◆ Records contained in a dataset

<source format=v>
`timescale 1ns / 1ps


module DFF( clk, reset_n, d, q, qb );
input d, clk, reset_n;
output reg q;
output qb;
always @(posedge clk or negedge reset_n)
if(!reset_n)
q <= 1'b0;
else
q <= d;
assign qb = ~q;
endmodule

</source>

--

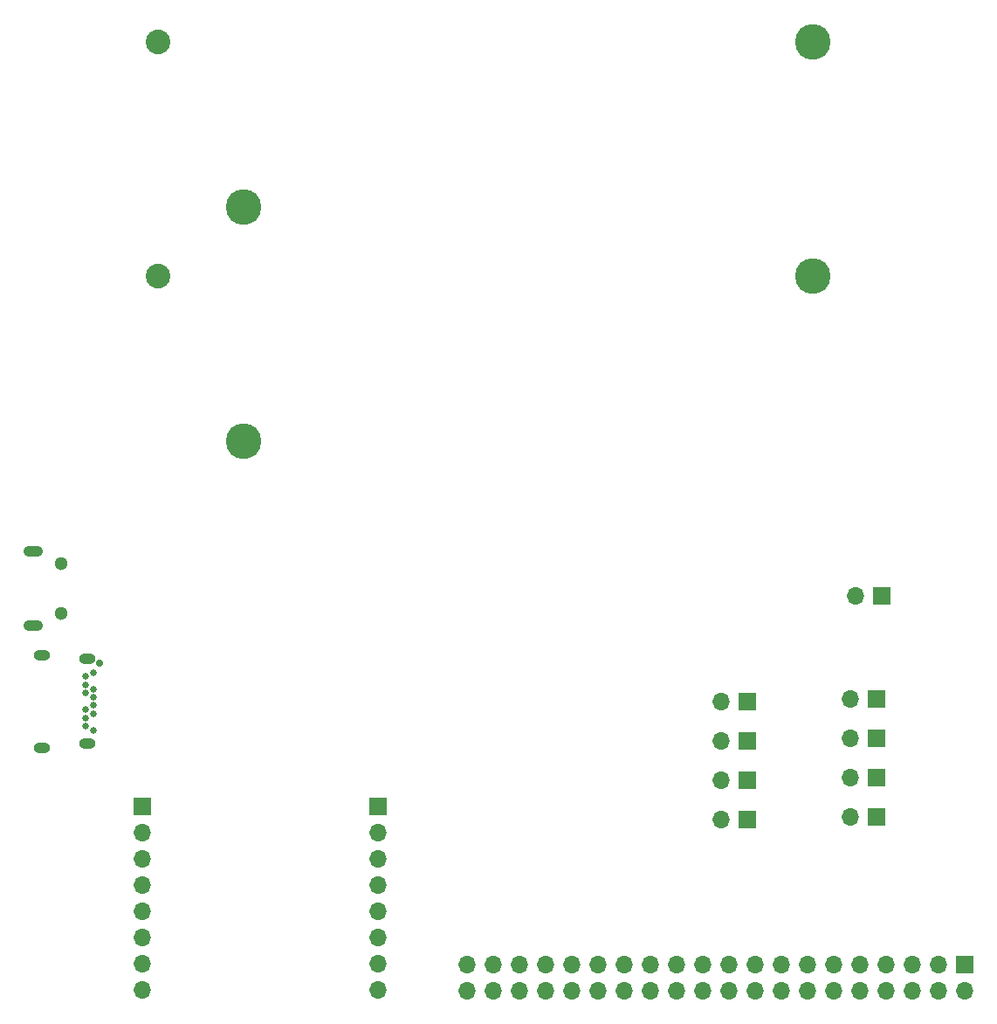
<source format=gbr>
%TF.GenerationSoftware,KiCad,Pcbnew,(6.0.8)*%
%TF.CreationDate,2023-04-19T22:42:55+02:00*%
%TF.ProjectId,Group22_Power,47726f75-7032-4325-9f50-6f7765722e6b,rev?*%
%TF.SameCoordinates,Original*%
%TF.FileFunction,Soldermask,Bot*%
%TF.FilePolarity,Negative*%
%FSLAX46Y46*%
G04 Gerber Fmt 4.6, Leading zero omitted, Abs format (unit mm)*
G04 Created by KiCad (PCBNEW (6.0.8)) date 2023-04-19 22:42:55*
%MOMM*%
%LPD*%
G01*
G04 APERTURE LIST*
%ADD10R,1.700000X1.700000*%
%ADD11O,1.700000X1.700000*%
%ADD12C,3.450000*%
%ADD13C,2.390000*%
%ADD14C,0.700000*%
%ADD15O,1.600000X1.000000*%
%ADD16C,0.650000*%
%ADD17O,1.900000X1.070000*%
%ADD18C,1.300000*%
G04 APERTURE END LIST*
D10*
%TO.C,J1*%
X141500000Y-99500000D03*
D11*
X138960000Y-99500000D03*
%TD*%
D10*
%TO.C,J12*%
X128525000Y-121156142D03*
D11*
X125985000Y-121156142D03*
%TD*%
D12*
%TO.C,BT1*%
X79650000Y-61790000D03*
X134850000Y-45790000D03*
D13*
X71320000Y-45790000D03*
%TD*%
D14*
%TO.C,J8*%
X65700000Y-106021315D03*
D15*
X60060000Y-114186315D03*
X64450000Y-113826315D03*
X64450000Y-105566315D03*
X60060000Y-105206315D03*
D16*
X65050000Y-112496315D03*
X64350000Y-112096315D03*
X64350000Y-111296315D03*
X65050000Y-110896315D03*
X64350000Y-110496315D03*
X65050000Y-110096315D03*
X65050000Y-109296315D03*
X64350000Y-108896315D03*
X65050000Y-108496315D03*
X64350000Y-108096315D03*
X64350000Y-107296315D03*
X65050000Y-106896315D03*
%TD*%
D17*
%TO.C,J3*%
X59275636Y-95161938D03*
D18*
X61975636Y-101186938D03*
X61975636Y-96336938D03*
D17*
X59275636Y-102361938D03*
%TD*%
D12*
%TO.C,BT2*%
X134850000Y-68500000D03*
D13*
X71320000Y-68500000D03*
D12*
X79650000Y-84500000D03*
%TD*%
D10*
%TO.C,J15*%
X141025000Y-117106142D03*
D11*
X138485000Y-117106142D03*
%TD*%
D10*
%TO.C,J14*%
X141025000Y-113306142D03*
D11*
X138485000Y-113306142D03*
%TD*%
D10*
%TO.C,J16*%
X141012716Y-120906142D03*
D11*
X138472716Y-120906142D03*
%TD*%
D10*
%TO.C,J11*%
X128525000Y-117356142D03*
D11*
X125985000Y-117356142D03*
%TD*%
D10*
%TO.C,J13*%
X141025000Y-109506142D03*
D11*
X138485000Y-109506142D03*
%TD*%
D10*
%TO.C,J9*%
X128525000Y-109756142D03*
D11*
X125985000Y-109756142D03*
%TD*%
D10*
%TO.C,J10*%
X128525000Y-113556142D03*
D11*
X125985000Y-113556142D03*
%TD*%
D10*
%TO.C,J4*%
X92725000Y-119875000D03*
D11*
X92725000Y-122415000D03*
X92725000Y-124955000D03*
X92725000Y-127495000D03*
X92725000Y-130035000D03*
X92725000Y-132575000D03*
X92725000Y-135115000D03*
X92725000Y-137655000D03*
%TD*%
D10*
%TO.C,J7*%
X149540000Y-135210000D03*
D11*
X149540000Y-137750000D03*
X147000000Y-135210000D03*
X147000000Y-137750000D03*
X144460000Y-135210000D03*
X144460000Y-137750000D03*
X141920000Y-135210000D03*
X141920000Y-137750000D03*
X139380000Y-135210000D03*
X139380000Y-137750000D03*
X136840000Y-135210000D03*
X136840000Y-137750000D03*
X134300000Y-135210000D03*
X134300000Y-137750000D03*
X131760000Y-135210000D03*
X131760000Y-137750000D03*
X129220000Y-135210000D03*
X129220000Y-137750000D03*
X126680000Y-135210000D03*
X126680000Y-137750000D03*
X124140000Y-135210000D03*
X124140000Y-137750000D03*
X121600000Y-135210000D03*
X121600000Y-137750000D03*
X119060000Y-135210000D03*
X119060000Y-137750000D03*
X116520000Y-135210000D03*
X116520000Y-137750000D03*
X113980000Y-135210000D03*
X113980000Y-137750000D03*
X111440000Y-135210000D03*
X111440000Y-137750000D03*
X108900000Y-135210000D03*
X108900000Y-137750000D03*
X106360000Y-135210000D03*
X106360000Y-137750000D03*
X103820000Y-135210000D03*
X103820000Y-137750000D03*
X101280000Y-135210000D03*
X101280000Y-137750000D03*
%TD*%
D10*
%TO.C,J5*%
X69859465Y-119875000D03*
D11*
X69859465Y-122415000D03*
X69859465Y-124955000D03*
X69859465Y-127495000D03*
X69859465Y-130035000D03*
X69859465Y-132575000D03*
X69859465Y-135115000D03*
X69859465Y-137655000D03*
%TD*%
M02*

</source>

◆ Task to complete
Search the entries above for the string "LIST", and report each line where it occurs.

◆ Your response
G04 APERTURE LIST*
G04 APERTURE END LIST*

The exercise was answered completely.